Когда Спайк наконец занял свое место за конторкой метрдотеля, он был тощ и бледен, как бордюр из инея на обоях Матери Волков. Был вечер пятницы в начале августа, и ресторан приготовился к отражению наплыва клиентов – любителей перекусить и поглазеть на Саломею Завсегдатаи – такие как специалисты по ирригации из Марокко, курд-переводчик при ООН или детектив Шафто – заняли свои привычные места у стойки бара или за обеденными столами еще в пять, готовые провести в томительном ожидании четыре часа, прежде чем под сводами ресторана раздастся знакомый перезвон бубна. К половине седьмого несколько пылких Ромео уже крутились у входа в заведение в надежде попасться танцовщице на глаза, когда та будет выходить из черного седана, на котором ее привозили сюда, а потом отвозили домой. Правда, единственный глаз, который обращал на них внимание, – это сердитый глаз сестры руководителя оркестра, которая неизменно сопровождала девушку на работу и с работы. Саломея же ни на кого не смотрела и не с кем не заговаривала – молчаливая, застенчивая, отрешенная, самодостаточная – до того мгновения, пока оркестр не начинал исполнять первую мелодию. И тогда она раскидывала сложенные на груди руки, словно выпуская наружу некое свечение, отчего щеки присутствующих дипломатов тоже вспыхивали огнем, а зеленые оливки в мартини наливались цветом.
«Нью-Йорк не удивить танцем живота, – писала «Виллидж войс». – Горячие танцовщицы завораживали зрителя этим древним искусством уже давно – в свое время им удалось затмить собой даже цветной кинематограф или Мировую выставку 1939 года. Начиная с сороковых годов, в городе имелось как минимум два-три ближневосточных или греческих клуба, в котором выступали девушки, владеющие секретами этого древнего танца. Но никогда еще на Манхэттене не было исполнительницы, равной по технике и таланту Саломее из «И+И».

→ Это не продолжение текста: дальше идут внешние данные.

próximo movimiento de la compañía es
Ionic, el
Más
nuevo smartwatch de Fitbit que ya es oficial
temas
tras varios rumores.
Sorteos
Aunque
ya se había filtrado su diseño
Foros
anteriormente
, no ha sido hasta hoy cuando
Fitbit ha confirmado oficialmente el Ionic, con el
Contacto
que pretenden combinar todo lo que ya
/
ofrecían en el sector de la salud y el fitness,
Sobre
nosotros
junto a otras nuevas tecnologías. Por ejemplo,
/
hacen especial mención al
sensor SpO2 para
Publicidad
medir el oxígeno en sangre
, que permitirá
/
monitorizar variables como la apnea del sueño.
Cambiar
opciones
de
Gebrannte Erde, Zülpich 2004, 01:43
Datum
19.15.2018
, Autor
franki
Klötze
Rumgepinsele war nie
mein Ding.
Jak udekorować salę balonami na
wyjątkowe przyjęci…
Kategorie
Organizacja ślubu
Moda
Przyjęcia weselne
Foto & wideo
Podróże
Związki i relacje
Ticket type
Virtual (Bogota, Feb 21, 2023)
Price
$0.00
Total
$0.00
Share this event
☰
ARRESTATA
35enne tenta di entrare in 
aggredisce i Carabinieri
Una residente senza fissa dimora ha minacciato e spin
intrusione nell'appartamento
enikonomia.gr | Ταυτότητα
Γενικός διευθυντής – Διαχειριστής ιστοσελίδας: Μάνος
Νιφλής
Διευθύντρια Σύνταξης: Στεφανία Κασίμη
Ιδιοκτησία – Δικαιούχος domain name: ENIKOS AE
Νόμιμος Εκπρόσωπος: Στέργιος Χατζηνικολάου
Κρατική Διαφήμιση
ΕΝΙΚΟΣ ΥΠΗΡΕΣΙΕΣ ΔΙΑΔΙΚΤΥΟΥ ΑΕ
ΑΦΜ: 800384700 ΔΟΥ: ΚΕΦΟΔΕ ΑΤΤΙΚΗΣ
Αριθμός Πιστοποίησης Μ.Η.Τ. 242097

В шесть пятьдесят зазвонил телефон. Трубку снял Спайк.
– «Исаак и Исмаил», – ответил он. – Свободных мест нет. – Выслушав в течение нескольких секунд незримого собеседника, он жестом подозвал Эллен Черри. – Тебя. Вроде бы как мать.
– Я сниму трубку в кухне. Извини, Спайк. Я говорила им никогда не звонить сюда по вечерам, когда мы заняты обслуживанием клиентов.
– Ничего страшного. Все места заняты.
– Да, но сколько тонн фалафеля я должна разнести!
– Не волнуйся. Давай я вместо тебя обслужу твои столики. Ведь если у кого и разыгрался аппетит, то только на нашу Саломею.
– Ладно, не преувеличивай. Кстати, завтра я собиралась купить кисти и холст.
Отмахиваясь от анонимных рук, норовивших похлопать ее или ущипнуть за полку, Эллен Черри прошла в кухню. Сняв трубку с висевшего на стене дополнительного аппарата, она узнала, что ее отца больше нет в живых.
Набальзамированный Верлин лежал в гробу, и от него еще попахивало слегка заплесневелой мочалкой – тоже своего рода вызов, от которого Эллен Черри стало чуть легче на душе. Верлин как бы уносил этот свой запашок с собой в могилу.